Let’s pause on that for a moment: Not concerned that Porter was choking. His. Wife.

Jane Coaston, "The White House had to protect Rob Porter to save Donald Trump":

The White House's inaction — and recent defense of Porter — bring to light a major conflict within the conservative movement in the age of Trump. While House Speaker Paul Ryan touts his support for bipartisan legislation to end harassment and misconduct committed by members of Congress, and other Republicans make changes within their own offices, the Trump White House is not even paying lip service to reform. 
Instead, they've housed Porter, accused of spousal abuse, and Steve Bannon, also accused of spousal abuse (whom Trump nicknamed "Bam Bam" because of it), and backed an Alabama Senate candidate accused of molesting or assaulting minors. 
For the White House, the politics are simple: Protect Trump. Because Trump himself is accused of assaulting dozens of women, they've had to lower the bar for male behavior so that even he can meet it. Any allegation of misconduct made against anyone close to Trump, then, must be dismissed as if it were being made against Trump himself.

Laura McGann, "Trump just taught a master class in manipulating language to excuse abuse":

The president's statement on Rob Porter erased his accusers. . . .Trump's attempt to help Porter on Friday shows he understands the root of #MeToo's power. When victims speak, when they take action, when they force us to see, the power of predators fades away. The best Trump could do for Porter was to take away his victims’ humanity, their active descriptions, and replace it all with just one word: "it."

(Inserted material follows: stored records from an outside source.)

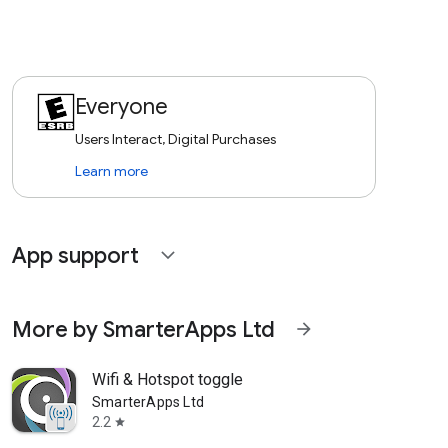
Everyone
Users Interact, Digital Purchases
Learn more
App support
expand_more
More by SmarterApps Ltd
arrow_forward
Wifi & Hotspot toggle
SmarterApps Ltd
2.2
star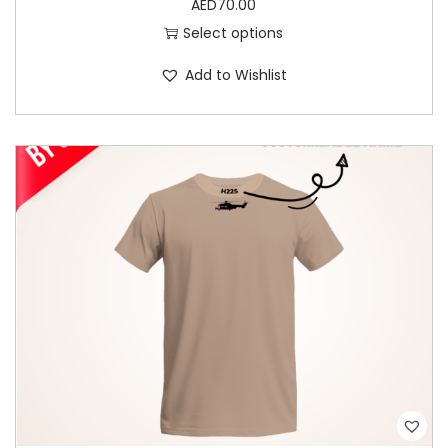
AED
70.00
t
Select options
i
Add to Wishlist
p
l
e
v
a
r
i
a
n
t
s
.
T
h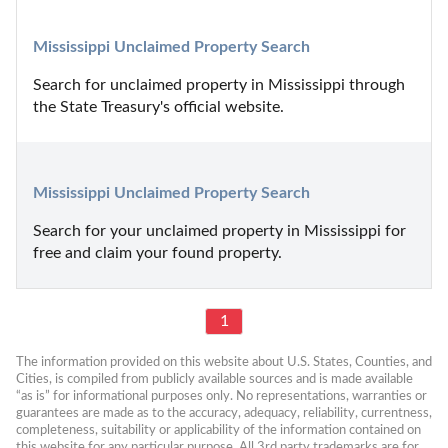
Mississippi Unclaimed Property Search
Search for unclaimed property in Mississippi through 
the State Treasury's official website.
Mississippi Unclaimed Property Search
Search for your unclaimed property in Mississippi for 
free and claim your found property.
1
The information provided on this website about U.S. States, Counties, and 
Cities, is compiled from publicly available sources and is made available 
“as is” for informational purposes only. No representations, warranties or 
guarantees are made as to the accuracy, adequacy, reliability, currentness, 
completeness, suitability or applicability of the information contained on 
this website for any particular purpose. All 3rd party trademarks are for 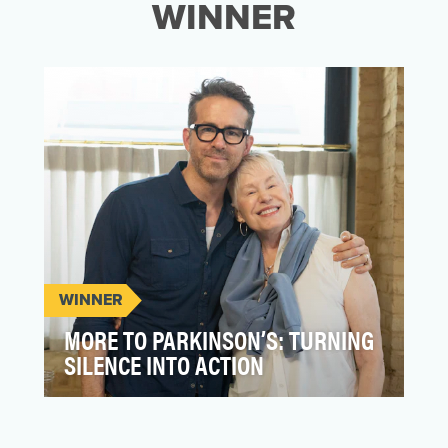
WINNER
WINNER
MORE TO PARKINSON’S: TURNING
SILENCE INTO ACTION
More to Parkinson’s wasn’t only about
reach—it was about revelation. A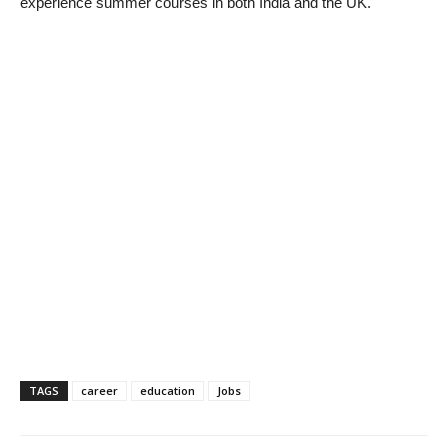
experience summer courses in both India and the UK.
TAGS
career
education
Jobs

And this story by Emma Green about Notre Dame University's twists and turns regarding contraceptive coverage for female employees is not without pertinence as we discuss the preceding reports, is it? Especially not when Notre Dame president Father John Jenkins grounds his twists and turns about this matter in claims that the encyclical forbidding artificial contraception is "prophetic" in its resistance to "the objectification of women":

Jenkins argued that the moral issues at stake in this decision are not so clear cut. Catholic teachings, such as Pope Paul VI's 1968 document Humanae Vitae, clearly indicate that birth control is counter to Catholic teachings. In his letter, Jenkins wrote that the encyclical's "prophetic quality is clear," challenging cultural tendencies toward the objectification of women, the decline of marriage, government intervention in procreation, a lack of respect for "the natural processes of our bodies," and the threat of technological manipulation.

Strange. I'd have thought that there's no greater objectification of women than treating them like baby-making machines expected to pop out a baby anytime they have sex.

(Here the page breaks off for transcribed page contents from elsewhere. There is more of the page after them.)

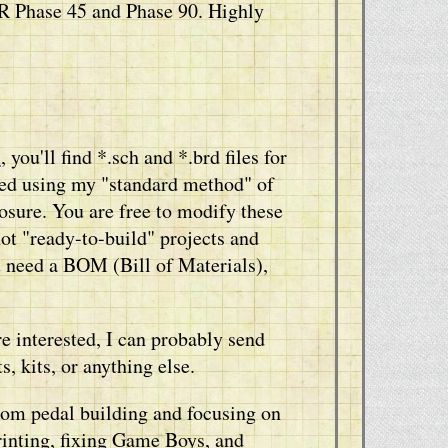
R Phase 45 and Phase 90. Highly
s
, you'll find *.sch and *.brd files for
ned using my "standard method" of
ure. You are free to modify these
not "ready-to-build" projects and
u need a BOM (Bill of Materials),
re interested, I can probably send
, kits, or anything else.
from pedal building and focusing on
rinting, fixing Game Boys, and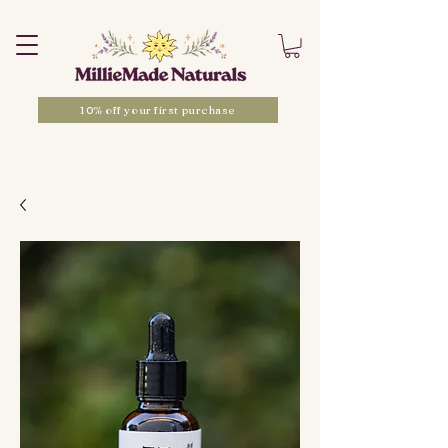
10% off your first purchase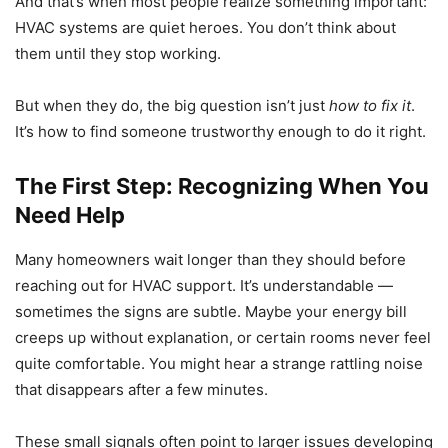
And that’s when most people realize something important:
HVAC systems are quiet heroes. You don’t think about
them until they stop working.
But when they do, the big question isn’t just
how to fix it
.
It’s how to find someone trustworthy enough to do it right.
The First Step: Recognizing When You
Need Help
Many homeowners wait longer than they should before
reaching out for HVAC support. It’s understandable —
sometimes the signs are subtle. Maybe your energy bill
creeps up without explanation, or certain rooms never feel
quite comfortable. You might hear a strange rattling noise
that disappears after a few minutes.
These small signals often point to larger issues developing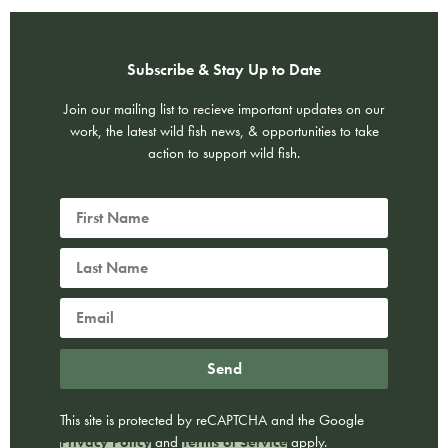
Subscribe & Stay Up to Date
Join our mailing list to recieve important updates on our
work, the latest wild fish news, & opportunities to take
action to support wild fish.
Send
This site is protected by reCAPTCHA and the Google
Privacy Policy
and
Terms of Service
apply.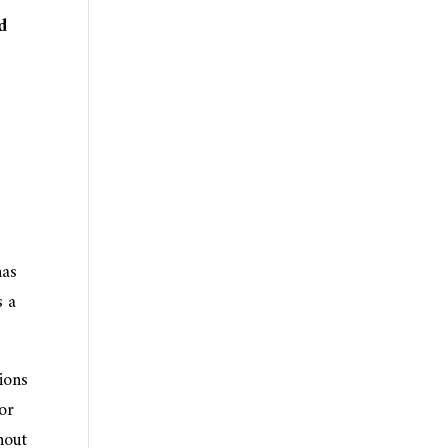
d
has
s a
ions
for
hout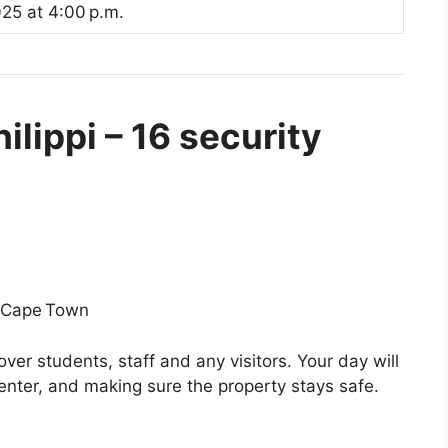
25 at 4:00 p.m.
lippi – 16 security
, Cape Town
over students, staff and any visitors. Your day will
 enter, and making sure the property stays safe.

In conclusion, this is a White House full of men who abuse and have abused women — and the stories have been right out in the open.

We should not be surprised. The moral monstrosity is the kind of "guy" that a sizable majority of white men placed in the White House, with the shameful backing of a majority of white women.

From the outset, this filthy, incompetent administration was about demonstrating to women that they have no right to claim the White House and that their rights will be trampled on in every way possible — because, as these filthy men kept crowing after they blocked Hillary Clinton from the White House and worked to sweep away the legacy of Barack Obama, an African-American male they despised, Men Are Back.

It's beyond shameful that many white women participate in all of this. History will not judge them well.